The court stated that there are cases holding that the payment of any sum in consideration of the release of one of several joint or independent concurrent tort feasors will be presumed to have been made and accepted as full compensation or satisfaction for the alleged injury and said (p. 660): "But whatever may be the rule with regard to a settlement with joint or independent tort feasors whose acts concur to produce a single injury, it does not follow that such presumption should be indulged where, as here, the injured person's claim embraces separate injuries caused by independent successive tort feasors and is liquidated by a judgment against the original tort feasor. The presumption of full compensation or satisfaction found in the cited cases must be based on the fact that there is but a single indivisible injury and that the claim arising therefrom is unliquidated. Under the circumstances of this case, it would be more logical to presume that part payment of the Wubben judgment represented merely the best obtainable compromise for the liability of the judgment debtor." The court then went on to point out that the damages from the original injury and from the malpractice were divisible and that the doctors had the right in the action against them to have the damages restricted to the difference between such damages and the sum already received by the injured person.

[5] Defendants in our case were permitted to prove the circumstances under which the release was executed, but not the conversations of the parties concerning it. Plaintiffs offered to prove the statements of Domke and other circumstances tending to show that the release was given and accepted on the express understanding that while it would release Kelly from any liability for the malpractice injuries, it was not to release defendants and that the amount paid did not cover these injuries. The court should have permitted this testimony and also the cross-examination of Domke on the subject. Cases like Hawber v. Raley, 92 Cal. App. 701 [268 [123 Cal. App. 2d 90] P. 943], Cowles v. Independent Elevator Co., 22 Cal. App. 2d 109 [70 P.2d 711], Sunset Scavenger Corp. v. Oddou, 11 Cal. App. 2d 92 [53 P.2d 188], Bee v. Cooper, 217 Cal. 96 [17 P.2d 740], and others cited by defendants, deal with joint tort feasors, and therefore are not in point. In Ash v. Mortensen, supra, 24 Cal. 2d 654, the court pointed out that there is a difference between joint tort feasors and independent tort feasors. In Alexander v. Hammarberg, 103 Cal. App. 2d 872 [230 P.2d 399], this court discussed at some length the difference between the two and held that the release of one independent tort feasor did not necessarily release the other. In Gerald v. San Francisco Unified School Dist., 121 Cal. App. 2d 761 [264 P.2d 90], we again discussed the question of joint and independent tort feasors, and held that the tort feasors there were independent ones and that the release of one of them did not release the others unless it should appear that "full compensation was made for plaintiff's injuries," that the question of whether it was made was one of fact, and that to withdraw that issue from the jury was error. While the release by its terms releases Kelly from all claims for the injuries caused by defendants, its language does not purport to release defendants. Therefore, parol evidence would be admissible to determine the intention of the parties in giving and accepting the release. Therefore, to not permit the facts as to whether the moneys paid plaintiffs by Kelly's insurance carrier compensated for both injuries or was intended to do so, to be shown and the jury to pass upon them, was error. The release may be a bar to the present action, but its mere production does not constitute it such.

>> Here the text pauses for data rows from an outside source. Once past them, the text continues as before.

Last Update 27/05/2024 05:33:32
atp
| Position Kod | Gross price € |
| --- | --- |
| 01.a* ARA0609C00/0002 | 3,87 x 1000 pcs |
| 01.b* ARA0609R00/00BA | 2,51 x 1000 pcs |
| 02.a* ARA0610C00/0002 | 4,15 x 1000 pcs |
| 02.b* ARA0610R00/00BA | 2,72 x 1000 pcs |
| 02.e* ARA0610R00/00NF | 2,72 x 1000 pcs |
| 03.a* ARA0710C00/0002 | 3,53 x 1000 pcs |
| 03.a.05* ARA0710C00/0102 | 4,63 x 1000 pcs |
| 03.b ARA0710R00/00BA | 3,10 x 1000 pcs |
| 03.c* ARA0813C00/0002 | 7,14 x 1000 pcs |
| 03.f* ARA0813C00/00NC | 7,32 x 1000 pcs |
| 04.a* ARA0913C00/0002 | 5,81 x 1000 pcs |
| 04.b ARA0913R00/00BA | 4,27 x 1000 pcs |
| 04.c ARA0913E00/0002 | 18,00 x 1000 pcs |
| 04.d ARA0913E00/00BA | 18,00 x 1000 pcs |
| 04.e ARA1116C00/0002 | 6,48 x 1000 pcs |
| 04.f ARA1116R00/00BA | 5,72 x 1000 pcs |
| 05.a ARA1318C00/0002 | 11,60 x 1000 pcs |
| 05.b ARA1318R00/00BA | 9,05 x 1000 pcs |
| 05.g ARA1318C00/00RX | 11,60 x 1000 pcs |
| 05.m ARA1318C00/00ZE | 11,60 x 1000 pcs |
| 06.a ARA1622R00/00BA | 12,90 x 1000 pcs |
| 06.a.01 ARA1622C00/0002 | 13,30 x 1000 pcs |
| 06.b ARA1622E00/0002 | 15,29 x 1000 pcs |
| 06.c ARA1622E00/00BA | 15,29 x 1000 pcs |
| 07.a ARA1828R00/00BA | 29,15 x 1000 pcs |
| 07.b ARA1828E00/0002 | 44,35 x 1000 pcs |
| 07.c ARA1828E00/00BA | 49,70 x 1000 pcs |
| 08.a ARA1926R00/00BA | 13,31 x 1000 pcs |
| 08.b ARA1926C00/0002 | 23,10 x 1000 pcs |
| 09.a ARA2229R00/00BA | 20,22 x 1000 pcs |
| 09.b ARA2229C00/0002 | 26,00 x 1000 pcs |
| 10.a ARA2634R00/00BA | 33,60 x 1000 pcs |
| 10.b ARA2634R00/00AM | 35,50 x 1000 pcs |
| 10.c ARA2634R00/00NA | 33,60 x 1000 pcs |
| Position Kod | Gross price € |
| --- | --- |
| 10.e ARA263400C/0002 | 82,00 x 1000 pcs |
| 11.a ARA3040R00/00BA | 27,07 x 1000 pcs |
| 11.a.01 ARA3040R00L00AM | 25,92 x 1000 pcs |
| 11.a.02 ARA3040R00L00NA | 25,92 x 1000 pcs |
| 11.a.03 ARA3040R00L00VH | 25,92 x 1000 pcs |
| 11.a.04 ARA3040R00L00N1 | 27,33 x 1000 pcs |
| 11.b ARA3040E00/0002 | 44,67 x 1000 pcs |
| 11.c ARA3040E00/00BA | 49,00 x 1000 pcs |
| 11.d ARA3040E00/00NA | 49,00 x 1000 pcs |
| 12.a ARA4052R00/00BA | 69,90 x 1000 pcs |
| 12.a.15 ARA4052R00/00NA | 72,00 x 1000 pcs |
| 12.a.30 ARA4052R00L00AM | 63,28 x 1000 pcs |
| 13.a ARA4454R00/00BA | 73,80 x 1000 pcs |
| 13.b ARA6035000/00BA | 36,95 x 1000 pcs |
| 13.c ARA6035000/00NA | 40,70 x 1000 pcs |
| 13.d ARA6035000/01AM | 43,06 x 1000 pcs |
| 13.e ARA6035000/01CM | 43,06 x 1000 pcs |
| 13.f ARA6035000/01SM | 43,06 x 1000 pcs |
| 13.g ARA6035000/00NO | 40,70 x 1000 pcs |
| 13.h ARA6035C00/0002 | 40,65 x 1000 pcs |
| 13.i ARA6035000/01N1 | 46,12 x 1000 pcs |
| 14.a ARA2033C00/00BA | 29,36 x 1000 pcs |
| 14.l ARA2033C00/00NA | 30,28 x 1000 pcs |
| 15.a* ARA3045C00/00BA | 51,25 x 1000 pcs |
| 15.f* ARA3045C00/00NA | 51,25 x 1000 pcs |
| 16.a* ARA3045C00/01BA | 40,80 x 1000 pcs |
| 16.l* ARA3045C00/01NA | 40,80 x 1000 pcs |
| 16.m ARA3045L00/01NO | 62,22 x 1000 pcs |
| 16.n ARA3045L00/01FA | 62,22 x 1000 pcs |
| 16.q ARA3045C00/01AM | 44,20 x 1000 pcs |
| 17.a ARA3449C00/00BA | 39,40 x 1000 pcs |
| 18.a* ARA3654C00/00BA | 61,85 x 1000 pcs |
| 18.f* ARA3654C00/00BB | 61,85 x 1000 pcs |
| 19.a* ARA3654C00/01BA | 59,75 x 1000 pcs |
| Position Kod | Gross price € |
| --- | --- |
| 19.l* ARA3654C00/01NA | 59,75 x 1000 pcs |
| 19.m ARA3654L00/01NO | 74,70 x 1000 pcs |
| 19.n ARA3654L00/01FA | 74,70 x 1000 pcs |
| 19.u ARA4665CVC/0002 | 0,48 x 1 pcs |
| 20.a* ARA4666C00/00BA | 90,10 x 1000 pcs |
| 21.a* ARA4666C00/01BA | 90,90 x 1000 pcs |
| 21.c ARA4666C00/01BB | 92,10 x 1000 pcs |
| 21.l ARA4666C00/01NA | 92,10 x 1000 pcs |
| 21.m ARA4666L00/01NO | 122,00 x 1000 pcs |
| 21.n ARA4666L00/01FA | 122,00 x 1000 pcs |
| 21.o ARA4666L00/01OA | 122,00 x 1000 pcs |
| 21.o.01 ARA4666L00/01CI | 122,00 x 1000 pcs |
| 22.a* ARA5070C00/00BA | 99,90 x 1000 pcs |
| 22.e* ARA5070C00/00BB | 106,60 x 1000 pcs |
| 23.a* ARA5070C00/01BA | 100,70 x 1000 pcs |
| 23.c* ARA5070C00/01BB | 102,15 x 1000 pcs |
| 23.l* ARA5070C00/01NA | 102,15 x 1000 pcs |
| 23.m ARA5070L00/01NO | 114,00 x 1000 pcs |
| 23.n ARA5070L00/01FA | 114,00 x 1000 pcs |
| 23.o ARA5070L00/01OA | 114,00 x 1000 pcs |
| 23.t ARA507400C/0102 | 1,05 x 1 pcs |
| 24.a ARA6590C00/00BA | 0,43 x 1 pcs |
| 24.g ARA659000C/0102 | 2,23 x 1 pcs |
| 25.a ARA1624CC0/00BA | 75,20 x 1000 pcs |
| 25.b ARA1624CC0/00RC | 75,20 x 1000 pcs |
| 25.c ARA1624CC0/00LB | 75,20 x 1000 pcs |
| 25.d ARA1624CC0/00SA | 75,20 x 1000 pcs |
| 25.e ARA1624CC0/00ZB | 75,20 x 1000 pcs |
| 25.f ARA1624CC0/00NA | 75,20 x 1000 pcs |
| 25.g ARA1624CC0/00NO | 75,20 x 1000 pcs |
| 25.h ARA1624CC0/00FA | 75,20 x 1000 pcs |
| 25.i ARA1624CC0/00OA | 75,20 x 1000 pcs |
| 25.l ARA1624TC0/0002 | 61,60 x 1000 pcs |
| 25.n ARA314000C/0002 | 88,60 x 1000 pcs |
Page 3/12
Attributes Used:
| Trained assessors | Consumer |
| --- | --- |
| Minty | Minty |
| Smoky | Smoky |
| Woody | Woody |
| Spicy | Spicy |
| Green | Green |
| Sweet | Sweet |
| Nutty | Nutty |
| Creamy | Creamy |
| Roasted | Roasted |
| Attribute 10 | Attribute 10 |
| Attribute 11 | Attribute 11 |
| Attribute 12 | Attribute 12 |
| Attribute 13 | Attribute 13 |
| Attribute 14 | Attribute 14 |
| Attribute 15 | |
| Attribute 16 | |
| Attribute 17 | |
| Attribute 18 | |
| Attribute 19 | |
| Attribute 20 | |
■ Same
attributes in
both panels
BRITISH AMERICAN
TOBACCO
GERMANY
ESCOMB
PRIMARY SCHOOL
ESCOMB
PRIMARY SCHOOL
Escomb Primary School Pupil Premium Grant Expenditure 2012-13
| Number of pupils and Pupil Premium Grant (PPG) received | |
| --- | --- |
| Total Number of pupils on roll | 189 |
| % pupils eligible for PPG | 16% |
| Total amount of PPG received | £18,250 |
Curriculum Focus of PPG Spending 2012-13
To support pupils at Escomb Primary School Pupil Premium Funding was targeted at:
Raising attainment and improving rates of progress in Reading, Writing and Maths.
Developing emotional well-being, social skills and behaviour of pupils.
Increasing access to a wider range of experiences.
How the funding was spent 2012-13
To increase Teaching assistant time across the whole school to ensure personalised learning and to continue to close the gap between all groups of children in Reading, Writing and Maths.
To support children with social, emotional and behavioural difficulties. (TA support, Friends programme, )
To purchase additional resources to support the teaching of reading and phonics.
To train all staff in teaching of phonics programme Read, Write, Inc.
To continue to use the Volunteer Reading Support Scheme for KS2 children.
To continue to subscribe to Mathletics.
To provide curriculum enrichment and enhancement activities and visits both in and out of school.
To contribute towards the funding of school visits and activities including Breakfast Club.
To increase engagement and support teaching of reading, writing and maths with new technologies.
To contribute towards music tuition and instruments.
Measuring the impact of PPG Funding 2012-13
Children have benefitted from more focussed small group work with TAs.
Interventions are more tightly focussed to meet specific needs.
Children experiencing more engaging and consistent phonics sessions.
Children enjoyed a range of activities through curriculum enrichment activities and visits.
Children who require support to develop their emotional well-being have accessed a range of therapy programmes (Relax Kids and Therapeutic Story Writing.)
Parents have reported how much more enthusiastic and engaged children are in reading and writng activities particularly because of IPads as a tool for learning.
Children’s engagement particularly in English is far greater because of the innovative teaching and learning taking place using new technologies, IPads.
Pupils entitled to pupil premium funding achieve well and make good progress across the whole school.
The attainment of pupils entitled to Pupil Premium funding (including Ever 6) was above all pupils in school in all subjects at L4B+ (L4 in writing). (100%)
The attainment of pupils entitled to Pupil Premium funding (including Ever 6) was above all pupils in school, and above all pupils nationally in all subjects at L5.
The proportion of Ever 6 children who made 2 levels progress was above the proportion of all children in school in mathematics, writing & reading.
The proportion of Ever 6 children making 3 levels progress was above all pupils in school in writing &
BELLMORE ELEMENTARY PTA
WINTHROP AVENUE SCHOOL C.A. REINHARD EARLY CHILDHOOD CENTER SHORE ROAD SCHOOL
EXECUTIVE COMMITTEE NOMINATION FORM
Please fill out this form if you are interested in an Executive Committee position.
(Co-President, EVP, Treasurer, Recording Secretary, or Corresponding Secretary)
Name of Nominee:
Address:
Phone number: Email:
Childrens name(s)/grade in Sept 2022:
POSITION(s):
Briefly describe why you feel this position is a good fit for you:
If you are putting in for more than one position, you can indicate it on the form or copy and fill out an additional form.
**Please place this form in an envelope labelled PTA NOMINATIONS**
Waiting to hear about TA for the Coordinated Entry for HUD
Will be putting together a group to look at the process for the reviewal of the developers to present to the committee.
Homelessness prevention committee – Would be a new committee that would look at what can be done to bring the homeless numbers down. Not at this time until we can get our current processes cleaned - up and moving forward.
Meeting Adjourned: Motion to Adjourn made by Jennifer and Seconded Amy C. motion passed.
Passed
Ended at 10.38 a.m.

As the case will have to be retried, we deem it unnecessary to consider the many other assignments of error made by plaintiffs.

The judgment is reversed.

Peters, P. J., and Wood (Fred B.), J., concurred.

FN *. Unless otherwise appearing, "plaintiff" will refer to plaintiff Carrie E. Dickow.

FN *. See interesting discussion of common knowledge as to surgery in Thomsen v. Burgeson, 26 Cal. App. 2d 235 [79 P.2d 136].